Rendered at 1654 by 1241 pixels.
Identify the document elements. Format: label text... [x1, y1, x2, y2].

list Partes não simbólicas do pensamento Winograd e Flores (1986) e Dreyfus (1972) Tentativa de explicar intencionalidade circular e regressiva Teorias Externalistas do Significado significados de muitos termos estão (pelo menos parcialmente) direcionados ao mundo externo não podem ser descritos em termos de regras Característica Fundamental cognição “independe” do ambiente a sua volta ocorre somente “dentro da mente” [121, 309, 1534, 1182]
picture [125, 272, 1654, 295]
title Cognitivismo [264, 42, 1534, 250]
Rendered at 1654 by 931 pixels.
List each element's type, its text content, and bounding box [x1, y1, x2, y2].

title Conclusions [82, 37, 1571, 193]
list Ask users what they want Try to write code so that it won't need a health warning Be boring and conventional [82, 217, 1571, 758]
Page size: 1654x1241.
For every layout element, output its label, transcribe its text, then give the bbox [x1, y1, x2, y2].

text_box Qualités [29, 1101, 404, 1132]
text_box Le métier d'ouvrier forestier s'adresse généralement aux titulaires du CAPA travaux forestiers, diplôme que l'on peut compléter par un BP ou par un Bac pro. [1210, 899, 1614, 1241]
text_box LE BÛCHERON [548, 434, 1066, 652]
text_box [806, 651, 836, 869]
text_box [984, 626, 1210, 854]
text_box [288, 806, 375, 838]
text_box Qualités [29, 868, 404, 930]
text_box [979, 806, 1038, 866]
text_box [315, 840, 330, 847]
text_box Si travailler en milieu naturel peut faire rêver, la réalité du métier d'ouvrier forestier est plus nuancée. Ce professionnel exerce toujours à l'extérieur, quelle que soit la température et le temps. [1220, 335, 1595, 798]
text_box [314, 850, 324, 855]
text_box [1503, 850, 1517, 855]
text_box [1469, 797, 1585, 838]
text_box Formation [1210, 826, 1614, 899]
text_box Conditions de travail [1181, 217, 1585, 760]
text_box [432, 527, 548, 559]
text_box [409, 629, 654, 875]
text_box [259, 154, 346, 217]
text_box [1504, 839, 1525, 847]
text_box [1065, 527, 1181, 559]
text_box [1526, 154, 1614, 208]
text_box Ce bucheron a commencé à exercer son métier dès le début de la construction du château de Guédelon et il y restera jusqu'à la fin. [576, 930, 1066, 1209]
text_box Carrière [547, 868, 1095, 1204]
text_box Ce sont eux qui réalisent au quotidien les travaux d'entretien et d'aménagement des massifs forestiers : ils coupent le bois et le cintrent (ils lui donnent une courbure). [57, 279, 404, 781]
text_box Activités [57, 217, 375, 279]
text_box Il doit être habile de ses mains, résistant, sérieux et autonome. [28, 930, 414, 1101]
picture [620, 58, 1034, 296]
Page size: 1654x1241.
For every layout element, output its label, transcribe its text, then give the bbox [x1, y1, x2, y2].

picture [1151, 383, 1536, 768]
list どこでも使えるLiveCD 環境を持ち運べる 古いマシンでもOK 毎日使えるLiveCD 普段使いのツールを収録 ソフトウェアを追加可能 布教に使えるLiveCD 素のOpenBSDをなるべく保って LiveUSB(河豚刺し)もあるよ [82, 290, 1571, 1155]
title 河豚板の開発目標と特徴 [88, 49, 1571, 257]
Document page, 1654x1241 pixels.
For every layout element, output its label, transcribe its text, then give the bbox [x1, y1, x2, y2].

+-------+

Convert every line of the entries above into a Markdown table with the columns Row and Line, numbering the rows in order and leaving out blank lines.

[FULL RESPONSE]:
| Row | Line |
|---|---|
| 1 | Rendered at 1654 by 1241 pixels. |
| 2 | Identify the document elements. Format: label text... [x1, y1, x2, y2]. |
| 3 | list Partes não simbólicas do pensamento Winograd e Flores (1986) e Dreyfus (1972) Tentativa de explicar intencionalidade circular e regressiva Teorias Externalistas do Significado significados de muitos termos estão (pelo menos parcialmente) direcionados ao mundo externo não podem ser descritos em termos de regras Característica Fundamental cognição “independe” do ambiente a sua volta ocorre somente “dentro da mente” [121, 309, 1534, 1182] |
| 4 | picture [125, 272, 1654, 295] |
| 5 | title Cognitivismo [264, 42, 1534, 250] |
| 6 | Rendered at 1654 by 931 pixels. |
| 7 | List each element's type, its text content, and bounding box [x1, y1, x2, y2]. |
| 8 | title Conclusions [82, 37, 1571, 193] |
| 9 | list Ask users what they want Try to write code so that it won't need a health warning Be boring and conventional [82, 217, 1571, 758] |
| 10 | Page size: 1654x1241. |
| 11 | For every layout element, output its label, transcribe its text, then give the bbox [x1, y1, x2, y2]. |
| 12 | text_box Qualités [29, 1101, 404, 1132] |
| 13 | text_box Le métier d'ouvrier forestier s'adresse généralement aux titulaires du CAPA travaux forestiers, diplôme que l'on peut compléter par un BP ou par un Bac pro. [1210, 899, 1614, 1241] |
| 14 | text_box LE BÛCHERON [548, 434, 1066, 652] |
| 15 | text_box [806, 651, 836, 869] |
| 16 | text_box [984, 626, 1210, 854] |
| 17 | text_box [288, 806, 375, 838] |
| 18 | text_box Qualités [29, 868, 404, 930] |
| 19 | text_box [979, 806, 1038, 866] |
| 20 | text_box [315, 840, 330, 847] |
| 21 | text_box Si travailler en milieu naturel peut faire rêver, la réalité du métier d'ouvrier forestier est plus nuancée. Ce professionnel exerce toujours à l'extérieur, quelle que soit la température et le temps. [1220, 335, 1595, 798] |
| 22 | text_box [314, 850, 324, 855] |
| 23 | text_box [1503, 850, 1517, 855] |
| 24 | text_box [1469, 797, 1585, 838] |
| 25 | text_box Formation [1210, 826, 1614, 899] |
| 26 | text_box Conditions de travail [1181, 217, 1585, 760] |
| 27 | text_box [432, 527, 548, 559] |
| 28 | text_box [409, 629, 654, 875] |
| 29 | text_box [259, 154, 346, 217] |
| 30 | text_box [1504, 839, 1525, 847] |
| 31 | text_box [1065, 527, 1181, 559] |
| 32 | text_box [1526, 154, 1614, 208] |
| 33 | text_box Ce bucheron a commencé à exercer son métier dès le début de la construction du château de Guédelon et il y restera jusqu'à la fin. [576, 930, 1066, 1209] |
| 34 | text_box Carrière [547, 868, 1095, 1204] |
| 35 | text_box Ce sont eux qui réalisent au quotidien les travaux d'entretien et d'aménagement des massifs forestiers : ils coupent le bois et le cintrent (ils lui donnent une courbure). [57, 279, 404, 781] |
| 36 | text_box Activités [57, 217, 375, 279] |
| 37 | text_box Il doit être habile de ses mains, résistant, sérieux et autonome. [28, 930, 414, 1101] |
| 38 | picture [620, 58, 1034, 296] |
| 39 | Page size: 1654x1241. |
| 40 | For every layout element, output its label, transcribe its text, then give the bbox [x1, y1, x2, y2]. |
| 41 | picture [1151, 383, 1536, 768] |
| 42 | list どこでも使えるLiveCD 環境を持ち運べる 古いマシンでもOK 毎日使えるLiveCD 普段使いのツールを収録 ソフトウェアを追加可能 布教に使えるLiveCD 素のOpenBSDをなるべく保って LiveUSB(河豚刺し)もあるよ [82, 290, 1571, 1155] |
| 43 | title 河豚板の開発目標と特徴 [88, 49, 1571, 257] |
| 44 | Document page, 1654x1241 pixels. |
| 45 | For every layout element, output its label, transcribe its text, then give the bbox [x1, y1, x2, y2]. |